Segment Start: DATA RECORDS

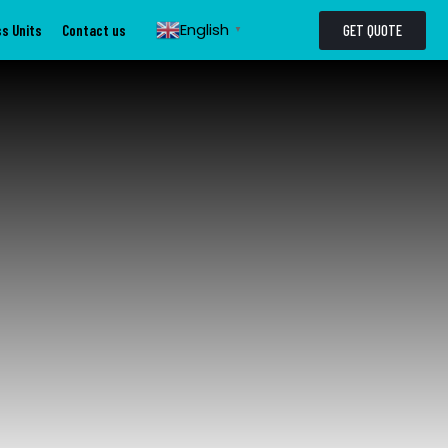
English
GET QUOTE
s Units
Contact us
▼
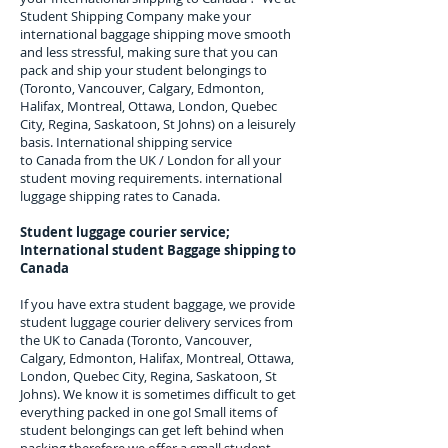
Student Shipping Company make your
international baggage shipping move smooth
and less stressful, making sure that you can
pack and ship your student belongings to
(Toronto, Vancouver, Calgary, Edmonton,
Halifax, Montreal, Ottawa, London, Quebec
City, Regina, Saskatoon, St Johns)
on a leisurely
basis. International shipping service
to
Canada
from the UK / London for all your
student moving requirements.
international
luggage shipping rates to Canada.
Student luggage courier service;
I
nternational student Baggage shipping to
Canada
If you have extra student baggage, we provide
student luggage courier delivery services from
the UK to
Canada (Toronto, Vancouver,
Calgary, Edmonton, Halifax, Montreal, Ottawa,
London, Quebec City, Regina, Saskatoon, St
Johns
). We know it is sometimes difficult to get
everything packed in one go! Small items of
student belongings can get left behind when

Segment End: DATA RECORDS

EXERCISE AIM: Write out each entry exactly as given, but skip the pictures.

WRITTEN RESPONSE:
English
GET QUOTE
s Units
Contact us
▼
Student Shipping Company make your
international baggage shipping move smooth
and less stressful, making sure that you can
pack and ship your student belongings to
(Toronto, Vancouver, Calgary, Edmonton,
Halifax, Montreal, Ottawa, London, Quebec
City, Regina, Saskatoon, St Johns)
on a leisurely
basis. International shipping service
to
Canada
from the UK / London for all your
student moving requirements.
international
luggage shipping rates to Canada.
Student luggage courier service;
I
nternational student Baggage shipping to
Canada
If you have extra student baggage, we provide
student luggage courier delivery services from
the UK to
Canada (Toronto, Vancouver,
Calgary, Edmonton, Halifax, Montreal, Ottawa,
London, Quebec City, Regina, Saskatoon, St
Johns
). We know it is sometimes difficult to get
everything packed in one go! Small items of
student belongings can get left behind when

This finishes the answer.